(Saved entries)
»»
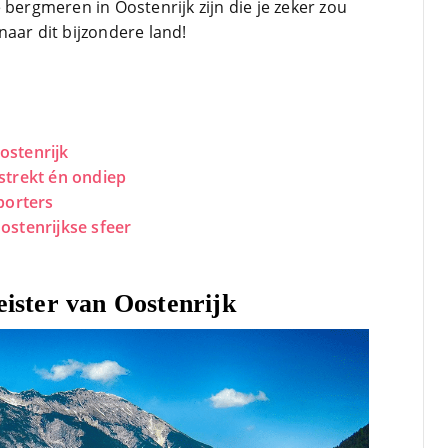
 bergmeren in Oostenrijk zijn die je zeker zou
bezoek 
mijn tr
aar dit bijzondere land!
Corona 
Bravo e
Lees ve
zijn we
verder 
site om
ostenrijk
trein-v
estrekt én ondiep
porters
ostenrijkse sfeer
eister van Oostenrijk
««
# [Work required]
Can you put every line of text from the items above into a JSON list of strings, one string per line, with blank lines left out and the pictures excluded?

# [Solution below]
[
  " bergmeren in Oostenrijk zijn die je zeker zou",
  "bezoek ",
  "mijn tr",
  "aar dit bijzondere land!",
  "Corona ",
  "Bravo e",
  "Lees ve",
  "zijn we",
  "verder ",
  "site om",
  "ostenrijk",
  "trein-v",
  "estrekt én ondiep",
  "porters",
  "ostenrijkse sfeer",
  "eister van Oostenrijk"
]